There’s a lot more in the AMA, which is well worth the time to read through fully. But one last thing which we all need to be aware of, is that this open approach will also extend to software. Whilst individual developers may decide to make their game/app/whatever run solely on the Rift, Oculus will not be enforcing any such requirement. Not even in so far as limiting software for their devices to be sold on their own service.
“We want to have all Oculus Store content available everywhere in the world for Gear VR and Rift. There may be some cases where we can’t because of local policy or technical limitations. Our games services provide devs the ability to use your Oculus Name throughout all of the Oculus games and experiences. On Gear VR, Oculus Video has a paid video store that features full-length films from our content partners. It also supports sideloaded video playback. You can expect similar features to come to Rift over time.”

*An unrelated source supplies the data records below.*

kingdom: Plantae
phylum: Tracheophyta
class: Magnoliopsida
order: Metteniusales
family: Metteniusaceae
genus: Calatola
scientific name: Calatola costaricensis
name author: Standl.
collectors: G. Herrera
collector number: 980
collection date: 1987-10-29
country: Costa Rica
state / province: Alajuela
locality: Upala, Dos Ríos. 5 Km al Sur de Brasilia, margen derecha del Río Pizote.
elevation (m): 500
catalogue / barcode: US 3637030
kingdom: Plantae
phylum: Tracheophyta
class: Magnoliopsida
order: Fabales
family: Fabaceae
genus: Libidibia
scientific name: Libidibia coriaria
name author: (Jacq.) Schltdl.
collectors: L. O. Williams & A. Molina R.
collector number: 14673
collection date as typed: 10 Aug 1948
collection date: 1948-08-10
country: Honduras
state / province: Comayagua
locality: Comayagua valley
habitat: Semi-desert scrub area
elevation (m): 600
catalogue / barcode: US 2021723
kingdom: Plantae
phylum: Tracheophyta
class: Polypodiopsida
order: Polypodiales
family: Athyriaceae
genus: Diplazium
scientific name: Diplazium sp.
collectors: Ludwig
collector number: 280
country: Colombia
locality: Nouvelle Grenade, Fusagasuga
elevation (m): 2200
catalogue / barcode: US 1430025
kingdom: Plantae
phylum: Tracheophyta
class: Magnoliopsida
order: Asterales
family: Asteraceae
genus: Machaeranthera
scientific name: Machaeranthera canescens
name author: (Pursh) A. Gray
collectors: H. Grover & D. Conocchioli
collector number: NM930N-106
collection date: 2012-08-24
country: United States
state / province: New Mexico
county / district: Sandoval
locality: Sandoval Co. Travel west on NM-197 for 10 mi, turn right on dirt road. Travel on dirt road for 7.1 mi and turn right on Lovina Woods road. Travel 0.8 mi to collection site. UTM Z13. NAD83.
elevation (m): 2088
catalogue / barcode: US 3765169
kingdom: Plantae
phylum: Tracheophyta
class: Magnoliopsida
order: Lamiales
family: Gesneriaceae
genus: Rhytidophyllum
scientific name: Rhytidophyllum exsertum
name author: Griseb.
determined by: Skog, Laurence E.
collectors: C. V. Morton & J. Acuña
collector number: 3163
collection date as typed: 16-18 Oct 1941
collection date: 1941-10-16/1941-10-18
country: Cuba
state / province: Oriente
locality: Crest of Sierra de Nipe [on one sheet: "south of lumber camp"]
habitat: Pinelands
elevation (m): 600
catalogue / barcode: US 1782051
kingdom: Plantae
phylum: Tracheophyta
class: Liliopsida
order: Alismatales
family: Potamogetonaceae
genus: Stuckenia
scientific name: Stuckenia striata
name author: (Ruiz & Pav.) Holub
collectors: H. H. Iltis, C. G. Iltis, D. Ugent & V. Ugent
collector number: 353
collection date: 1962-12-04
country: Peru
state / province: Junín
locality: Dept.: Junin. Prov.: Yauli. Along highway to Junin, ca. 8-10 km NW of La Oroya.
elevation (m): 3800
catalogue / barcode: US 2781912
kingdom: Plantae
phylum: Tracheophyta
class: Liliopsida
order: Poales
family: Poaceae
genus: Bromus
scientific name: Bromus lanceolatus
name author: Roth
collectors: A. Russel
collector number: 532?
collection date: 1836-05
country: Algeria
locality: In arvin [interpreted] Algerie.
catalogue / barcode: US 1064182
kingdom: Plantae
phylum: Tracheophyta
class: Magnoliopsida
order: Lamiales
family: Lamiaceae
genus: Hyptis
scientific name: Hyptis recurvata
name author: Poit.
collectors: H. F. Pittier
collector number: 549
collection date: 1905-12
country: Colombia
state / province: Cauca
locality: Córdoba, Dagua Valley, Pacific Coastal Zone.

So will we see exclusive titles? Almost certainly. Which is something that PC users have never really had to deal with before, making it a daunting prospect certainly, but then perhaps not. After all, online services such as Origin, Steam and Uplay have their unique titles as well. This is simply the first time we have seen it done by hardware…except that isn’t true either. Nvidia PhysX anyone? This really isn’t quite as large of a concern as it may seem. Though I agree, it is something of an irritation and only time will tell how much of an impact it truly has.
So where does that leave us? Is the $600/£500 price tag too high? Absolutely not. If you are willing to pay for it. Which a lot of people, clearly, already are. Also, with all Kickstarter backers who pledged to the DK1 level or above being sent a retail unit gratis, there will be a wealth of end user information coming our way in short order. Which means those of us still on the fence will have ample opportunity to hear first hand reports, and even see the Rift in action before making a decision.
But let's be honest. We all know we're going to get one sooner or later.